Provided records ▸
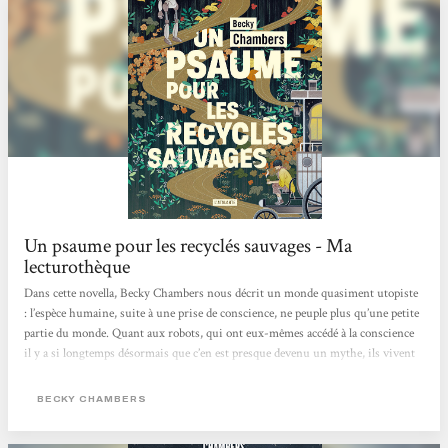
Un psaume pour les recyclés sauvages - Ma
lecturothèque
Dans cette novella, Becky Chambers nous décrit un monde quasiment utopiste
: l’espèce humaine, suite à une prise de conscience, ne peuple plus qu’une petite
partie du monde. Quant aux robots, qui ont eux-mêmes accédé à la conscience
il y a si longtemps désormais que c’en est presque devenu un mythe, ils vivent
librement dans les forêts du continent, oubliés de tous•tes. Ainsi les humain·es
vivent sans ce genre d’intelligence artificielle, changeant au passage leur rapport
BECKY CHAMBERS
au monde et aux autres. Et dans tout ce petit monde, c’est Frœur Dex que nous
suivons. Dex est moine mais sa...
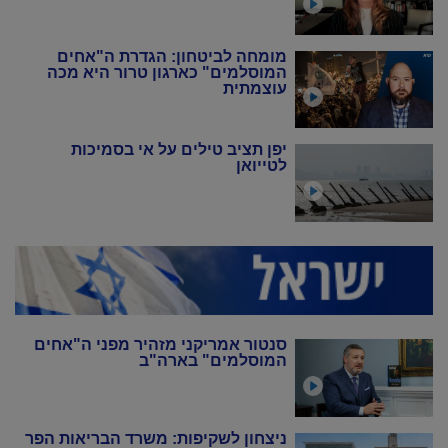
מומחה לביטחון: הגדרת ה"אחים
המוסלמים" כארגון טרור היא מכה
עוצמתית
יפן תציב טילים על אי בסמיכות
לטייואן
סנטור אמריקני מזהיר מפני ה"אחים
המוסלמים" בארה"ב
ניצחון לשקיפות: משרד הבריאות הפר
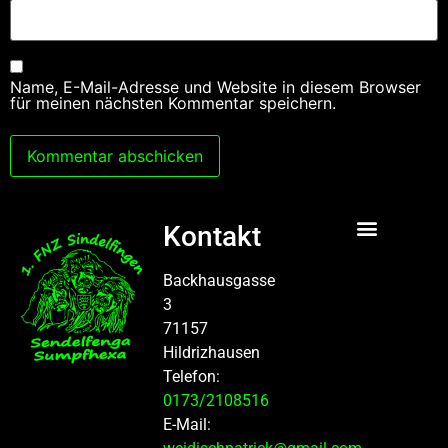
Name, E-Mail-Adresse und Website in diesem Browser
für meinen nächsten Kommentar speichern.
Alternative:
Kontakt
Mitglied werden
Backhausgasse
3
71157
Hildrizhausen
Telefon:
0173/2108516
E-Mail:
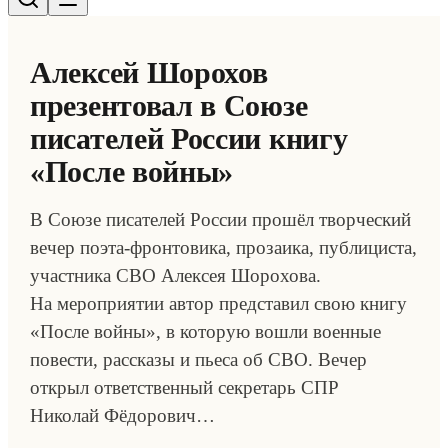
Алексей Шорохов
презентовал в Союзе
писателей России книгу
«После войны»
В Союзе писателей России прошёл творческий
вечер поэта-фронтовика, прозаика, публициста,
участника СВО Алексея Шорохова.
На мероприятии автор представил свою книгу
«После войны», в которую вошли военные
повести, рассказы и пьеса об СВО. Вечер
открыл ответственный секретарь СПР
Николай Фёдорович…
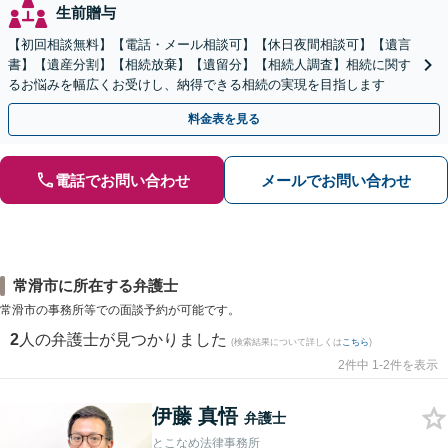
生前贈与
【初回相談無料】【電話・メール相談可】【休日夜間相談可】【遺言
書】【遺産分割】【相続放棄】【遺留分】【相続人調査】相続に関す
るお悩みを幅広くお受けし、納得できる相続の実現を目指します
料金表を見る
電話でお問い合わせ
メールでお問い合わせ
常滑市に所在する弁護士
常滑市の事務所等での面談予約が可能です。
2
人の弁護士が見つかりました
(検索結果について詳しくは
こちら
)
2件中 1-2件を表示
伊藤 真悟
弁護士
とこなめ法律事務所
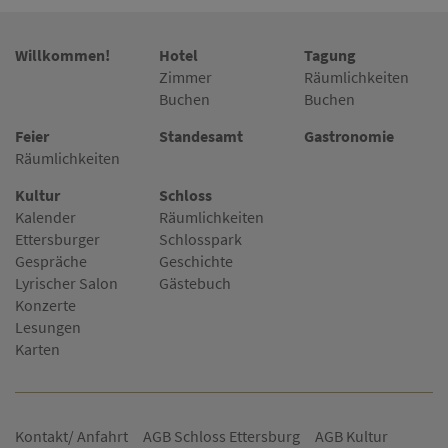
Willkommen!
Hotel
Tagung
Zimmer
Räumlichkeiten
Buchen
Buchen
Feier
Standesamt
Gastronomie
Räumlichkeiten
Kultur
Schloss
Kalender
Räumlichkeiten
Ettersburger
Schlosspark
Gespräche
Geschichte
Lyrischer Salon
Gästebuch
Konzerte
Lesungen
Karten
Kontakt/ Anfahrt
AGB Schloss Ettersburg
AGB Kultur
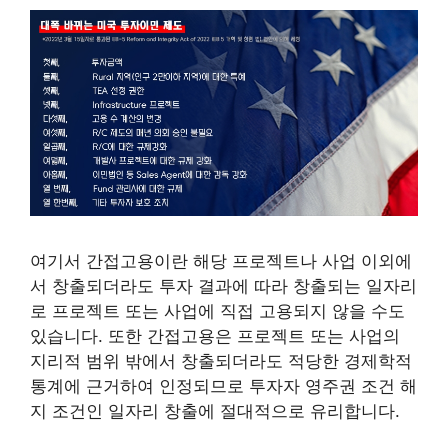
여기서 간접고용이란 해당 프로젝트나 사업 이외에
서 창출되더라도 투자 결과에 따라 창출되는 일자리
로 프로젝트 또는 사업에 직접 고용되지 않을 수도
있습니다. 또한 간접고용은 프로젝트 또는 사업의
지리적 범위 밖에서 창출되더라도 적당한 경제학적
통계에 근거하여 인정되므로 투자자 영주권 조건 해
지 조건인 일자리 창출에 절대적으로 유리합니다.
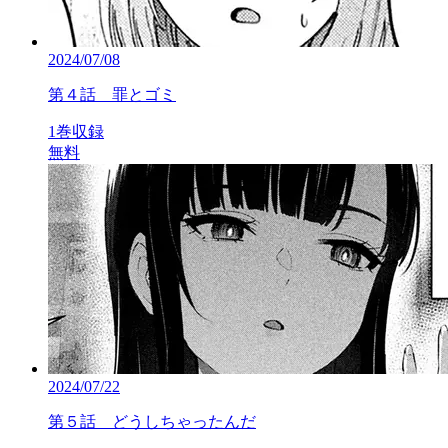
2024/07/08
第４話 罪とゴミ
1巻収録
無料
2024/07/22
第５話 どうしちゃったんだ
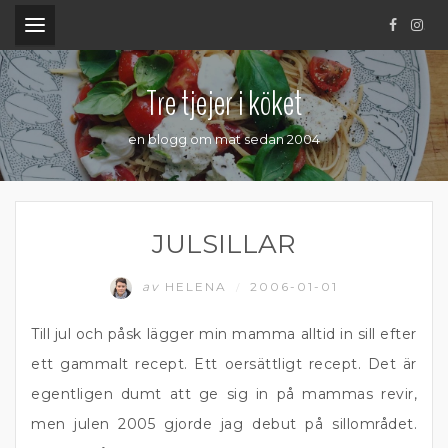
.
Tre tjejer i köket
en blogg om mat sedan 2004
JULSILLAR
av
HELENA
2006-01-01
/
Till jul och påsk lägger min mamma alltid in sill efter
ett gammalt recept. Ett oersättligt recept. Det är
egentligen dumt att ge sig in på mammas revir,
men julen 2005 gjorde jag debut på sillområdet.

Directions for this task ▸ Using the data above, write out every line exactly, leaving the images behind.

Solution for this problem ▸
Un psaume pour les recyclés sauvages - Ma
lecturothèque
Dans cette novella, Becky Chambers nous décrit un monde quasiment utopiste
: l’espèce humaine, suite à une prise de conscience, ne peuple plus qu’une petite
partie du monde. Quant aux robots, qui ont eux-mêmes accédé à la conscience
il y a si longtemps désormais que c’en est presque devenu un mythe, ils vivent
librement dans les forêts du continent, oubliés de tous•tes. Ainsi les humain·es
vivent sans ce genre d’intelligence artificielle, changeant au passage leur rapport
BECKY CHAMBERS
au monde et aux autres. Et dans tout ce petit monde, c’est Frœur Dex que nous
suivons. Dex est moine mais sa...
מומחה לביטחון: הגדרת ה"אחים
המוסלמים" כארגון טרור היא מכה
עוצמתית
יפן תציב טילים על אי בסמיכות
לטייואן
סנטור אמריקני מזהיר מפני ה"אחים
המוסלמים" בארה"ב
ניצחון לשקיפות: משרד הבריאות הפר
Name, E-Mail-Adresse und Website in diesem Browser
für meinen nächsten Kommentar speichern.
Alternative:
Kontakt
Mitglied werden
Backhausgasse
3
71157
Hildrizhausen
Telefon:
0173/2108516
E-Mail:
Алексей Шорохов
презентовал в Союзе
писателей России книгу
«После войны»
В Союзе писателей России прошёл творческий
вечер поэта-фронтовика, прозаика, публициста,
участника СВО Алексея Шорохова.
На мероприятии автор представил свою книгу
«После войны», в которую вошли военные
повести, рассказы и пьеса об СВО. Вечер
открыл ответственный секретарь СПР
Николай Фёдорович…
生前贈与
【初回相談無料】【電話・メール相談可】【休日夜間相談可】【遺言
書】【遺産分割】【相続放棄】【遺留分】【相続人調査】相続に関す
るお悩みを幅広くお受けし、納得できる相続の実現を目指します
料金表を見る
電話でお問い合わせ
メールでお問い合わせ
常滑市に所在する弁護士
常滑市の事務所等での面談予約が可能です。
2
人の弁護士が見つかりました
(検索結果について詳しくは
こちら
)
2件中 1-2件を表示
伊藤 真悟
弁護士
とこなめ法律事務所
Willkommen!
Hotel
Tagung
Zimmer
Räumlichkeiten
Buchen
Buchen
Feier
Standesamt
Gastronomie
Räumlichkeiten
Kultur
Schloss
Kalender
Räumlichkeiten
Ettersburger
Schlosspark
Gespräche
Geschichte
Lyrischer Salon
Gästebuch
Konzerte
Lesungen
Karten
Kontakt/ Anfahrt
AGB Schloss Ettersburg
AGB Kultur
여기서 간접고용이란 해당 프로젝트나 사업 이외에
서 창출되더라도 투자 결과에 따라 창출되는 일자리
로 프로젝트 또는 사업에 직접 고용되지 않을 수도
있습니다. 또한 간접고용은 프로젝트 또는 사업의
지리적 범위 밖에서 창출되더라도 적당한 경제학적
통계에 근거하여 인정되므로 투자자 영주권 조건 해
지 조건인 일자리 창출에 절대적으로 유리합니다.
2024/07/08
第４話 罪とゴミ
1巻収録
無料
2024/07/22
第５話 どうしちゃったんだ
.
Tre tjejer i köket
en blogg om mat sedan 2004
JULSILLAR
av
HELENA
2006-01-01
/
Till jul och påsk lägger min mamma alltid in sill efter
ett gammalt recept. Ett oersättligt recept. Det är
egentligen dumt att ge sig in på mammas revir,
men julen 2005 gjorde jag debut på sillområdet.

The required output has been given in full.